Закат окрасил и без того рыжую землю в цвет крови, а деревья почернели, будто сожженные дотла. Чайке стало неуютно. Она вывернула до максимума вентили газовых светильников, и окно обратилось черным зеркалом.
Собственное лицо показалось девушке чужим. Казалось бы, все тот же тонкий вздернутый нос, губы с опущенными уголками, тот же паутинный шрам, наползающий на скулу, но уставший взгляд и густые тени под глазами будто состарили Жизель до срока. Она обхватила руками талию и осознала, как сильно отощала. Ей нужно лучше питаться. Наконец позаботиться не о ком-то, а о себе.

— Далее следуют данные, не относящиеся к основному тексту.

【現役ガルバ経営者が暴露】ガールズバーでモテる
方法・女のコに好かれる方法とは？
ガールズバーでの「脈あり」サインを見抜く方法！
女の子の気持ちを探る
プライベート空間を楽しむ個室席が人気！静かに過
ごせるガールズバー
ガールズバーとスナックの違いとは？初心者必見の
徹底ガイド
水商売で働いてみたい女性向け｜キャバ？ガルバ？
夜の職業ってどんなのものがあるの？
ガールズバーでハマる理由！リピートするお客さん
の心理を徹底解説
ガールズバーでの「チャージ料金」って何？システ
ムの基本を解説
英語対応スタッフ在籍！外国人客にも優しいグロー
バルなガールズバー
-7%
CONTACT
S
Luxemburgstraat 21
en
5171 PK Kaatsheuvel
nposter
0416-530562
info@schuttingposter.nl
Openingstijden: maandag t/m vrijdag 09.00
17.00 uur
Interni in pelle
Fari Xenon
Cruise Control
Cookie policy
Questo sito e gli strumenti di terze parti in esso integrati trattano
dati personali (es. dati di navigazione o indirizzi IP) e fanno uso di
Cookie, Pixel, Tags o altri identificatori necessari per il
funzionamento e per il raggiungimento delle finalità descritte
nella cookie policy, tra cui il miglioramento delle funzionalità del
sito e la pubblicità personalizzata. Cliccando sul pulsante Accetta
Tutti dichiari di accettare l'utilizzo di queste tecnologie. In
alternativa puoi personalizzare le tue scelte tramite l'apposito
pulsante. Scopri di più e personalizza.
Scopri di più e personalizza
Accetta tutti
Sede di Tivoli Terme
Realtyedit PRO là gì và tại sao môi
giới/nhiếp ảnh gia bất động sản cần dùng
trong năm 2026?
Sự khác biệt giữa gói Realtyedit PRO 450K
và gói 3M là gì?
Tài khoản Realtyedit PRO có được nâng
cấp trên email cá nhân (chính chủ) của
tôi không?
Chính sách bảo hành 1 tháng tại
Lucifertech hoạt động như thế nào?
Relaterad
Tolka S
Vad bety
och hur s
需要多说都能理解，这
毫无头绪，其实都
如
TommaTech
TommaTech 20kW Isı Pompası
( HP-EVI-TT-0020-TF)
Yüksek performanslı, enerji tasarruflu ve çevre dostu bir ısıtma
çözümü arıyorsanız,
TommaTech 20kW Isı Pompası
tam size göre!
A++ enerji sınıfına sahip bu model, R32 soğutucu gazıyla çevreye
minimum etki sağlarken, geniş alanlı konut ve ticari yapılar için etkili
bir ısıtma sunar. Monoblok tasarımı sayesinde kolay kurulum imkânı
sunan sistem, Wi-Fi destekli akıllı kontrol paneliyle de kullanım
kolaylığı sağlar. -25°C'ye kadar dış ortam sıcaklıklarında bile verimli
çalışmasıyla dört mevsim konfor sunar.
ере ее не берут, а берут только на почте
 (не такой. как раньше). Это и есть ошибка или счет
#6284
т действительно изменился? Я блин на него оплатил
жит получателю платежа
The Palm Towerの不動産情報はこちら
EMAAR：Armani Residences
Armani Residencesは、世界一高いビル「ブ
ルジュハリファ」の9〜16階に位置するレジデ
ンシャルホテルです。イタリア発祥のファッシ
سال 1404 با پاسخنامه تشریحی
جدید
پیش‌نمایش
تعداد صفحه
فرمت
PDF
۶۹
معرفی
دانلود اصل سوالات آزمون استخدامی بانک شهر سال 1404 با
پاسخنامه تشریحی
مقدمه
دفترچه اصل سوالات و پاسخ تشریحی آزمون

В газете, оставленной в купе, почти не было фотографий, чтобы их поразглядывать, а читать по-иберийски Чайка и вовсе не могла. Она сунула в рот папиросу и стала упражняться с картами, чтобы не растерять сноровку: карась, передержка, олонский веер, скользкий манжет… Любой финт давался ей безупречно, как и всегда. Заняться было решительно нечем.
Чайка погасила свет и завернулась в пиджак, но сон не шел к ней. Так бывало раньше, когда холодной ночью не удавалось согреться и расслабиться.